No todas mis suegras han sido así. He aquí un rápido recuento. La primera suegra que recuerdo —doña Celia— fue simpática conmigo hasta que leyó unas cartas pornográficas que le escribí a su hija Patricia inspirado en las cartas de James Joyce a su esposa Nora Barnacle. Ni doña Celia ni don Memo, su esposo, tuvieron el sentido del humor ni la cultura literaria para entender el guiño poético de mis palabras. En consecuencia, me alejaron de ella varios años. En ese lapso, a Paty le crecieron las tetas, las nalgas y la cadera. Cuando nos volvimos a ver lo primero que hicimos fue irnos al hotel. Doña Celia no se enteró de esto y murió creyendo que su hija era virgen.
La siguiente suegra que llegó a mi vida fue la mamá de Elsa Susana. Creo que me odió desde la primera vez que supo de mí. Y cuando tenía todo para ganármela, cometí un error de novato: salí corriendo entre los prados del Fovissste de Miramón. La escena fue la siguiente: yo tenía las manos en las nalgas de su hija al tiempo que nos besábamos las bocas. En ese momento, doña Elsa Rea —que así se llamaba— gritó “¡Susana!”, y corrió hacia nosotros seguida de don Jaime, su esposo. Al verlos venir, me dí a la fuga. No paré de correr sino hasta que llegué a la parada del pesero que iba al Metro Taxqueña. Ese gesto de cobardía bastó para que doña Elsa pensara lo peor de mí.

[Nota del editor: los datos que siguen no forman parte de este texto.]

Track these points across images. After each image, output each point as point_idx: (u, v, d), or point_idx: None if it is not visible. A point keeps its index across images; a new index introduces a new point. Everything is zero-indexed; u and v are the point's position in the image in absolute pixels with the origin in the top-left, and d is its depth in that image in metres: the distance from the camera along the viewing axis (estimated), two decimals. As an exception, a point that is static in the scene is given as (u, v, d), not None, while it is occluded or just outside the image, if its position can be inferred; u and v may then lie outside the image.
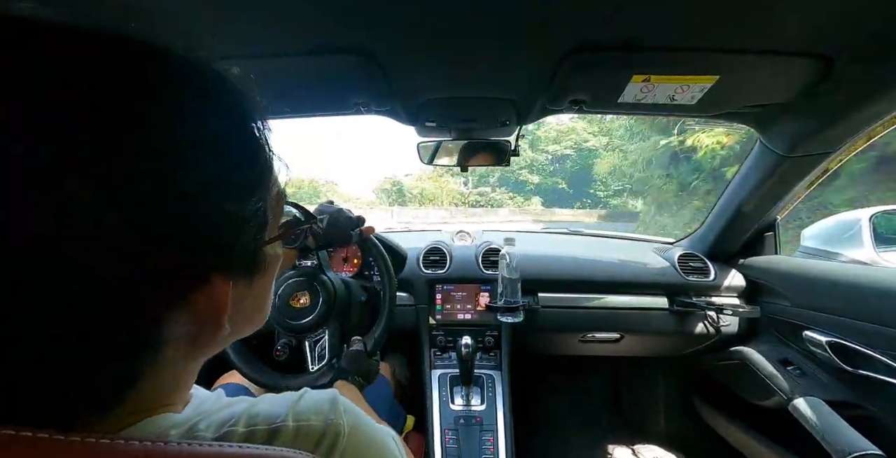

Una tarde, Susana me metió a su habitación y por error dejé mis calzones Ramírez en un buró. Cuando doña Elsa llegó soltó un grito parecido al del exorcista una vez que vio que Linda Blair torcía el cuello como enajenada. Luego agregó: “¡El maldito estuvo aquí!”. Susana me negó tres veces, pero mis calzones eran la prueba evidente del pecado. A partir de ese día dejé de usar ropa interior. Una duda me acompañó siempre: ¿A qué idiota se le olvidan los calzones en el buró de su novia? Doña Elsa, sobra decirlo, nunca me perdonó haber nacido y siempre se refirió a mí como el “maldito”.
Luego vino doña Mary, que era un ángel. Lo mejor de ella era su risa. Una risa que estallaba cuando se burlaba de alguien. Era dueña de una gran ironía. Yo mismo fui objeto de sus burlas. No sé cómo aceptó que yo anduviera con su hija menor. Lo bueno es que doña Mary nunca supo cómo me llamaba la mamá de Susana. De haberlo sabido jamás me habría dejado entrar a su casa. Debo confesar que fue una de mis mejores suegras, aunque tenía fama de ser muy dura. Para mí siempre fue noble, generosa y fresca. Los fines de semana, mi novia y yo acompañábamos a doña Mary y a don Alfonso —mejor llamado “El Zorri”, por las canas de zorrillo— a comer barbacoa a Beristáin, gorditas a Acaxochitlán y mondongo a una cabañita perdida en la serranía. Nunca supo lo que su hija y yo hacíamos al caer la noche. De haberlo sabido, mis partes blandas hubiesen conocido la furia de su cuchillo cebollero. Descanse en paz la buena de doña Mary.
Después de ella vinieron varias suegras que nunca supieron que yo era su yerno. Fue hasta que me casé que tuve otra suegra oficial: doña Licha. Debo admitirlo: fue una gran suegra conmigo. Siempre sentí su apoyo y una solidaridad extraordinaria. Jamás me reprochó nada. Estuvo de mi lado todo el tiempo. Ninguna nube negra cruzó la gran amistad que llegamos a forjar. Cuando me separé de su hija, a quien extrañé verdaderamente fue a doña Licha.
Otra doña Licha la sustituyó. La historia se repitió en esa materia. Hicimos una gran relación. Nos hablamos siempre de usted. Era juiciosa y madura. Tenía una voz muy grave. No obstante, era una voz cargada de sensibilidad y buenas maneras. Siempre la voy a extrañar.
Luego vino Dulce. Un pan de suegra. De buen humor permanente, y cargada de ganas de vivir, más que suegra fue una amiga. Jamás me reprochó nada. Ignoro si en algunos incómodos silencios pensaba lo peor de mí.
Hoy tengo una suegra pero ella no lo sabe. Esas suegras suelen ser las mejores. No se meten donde no las llaman, no son imprudentes, no son belicosas. Ella está en su casa y yo en la mía.
Cada quien tiene la suegra que se merece. No sé si las mías llenen esas pantuflas. A unas las merecí, a otras no. Algo debo decir: todas amaban a sus hijas más que a sí mismas. Eso las reivindica ante mis ojos.
Gracias, nobles señoras, por amar de tal manera a las mujeres que yo amé.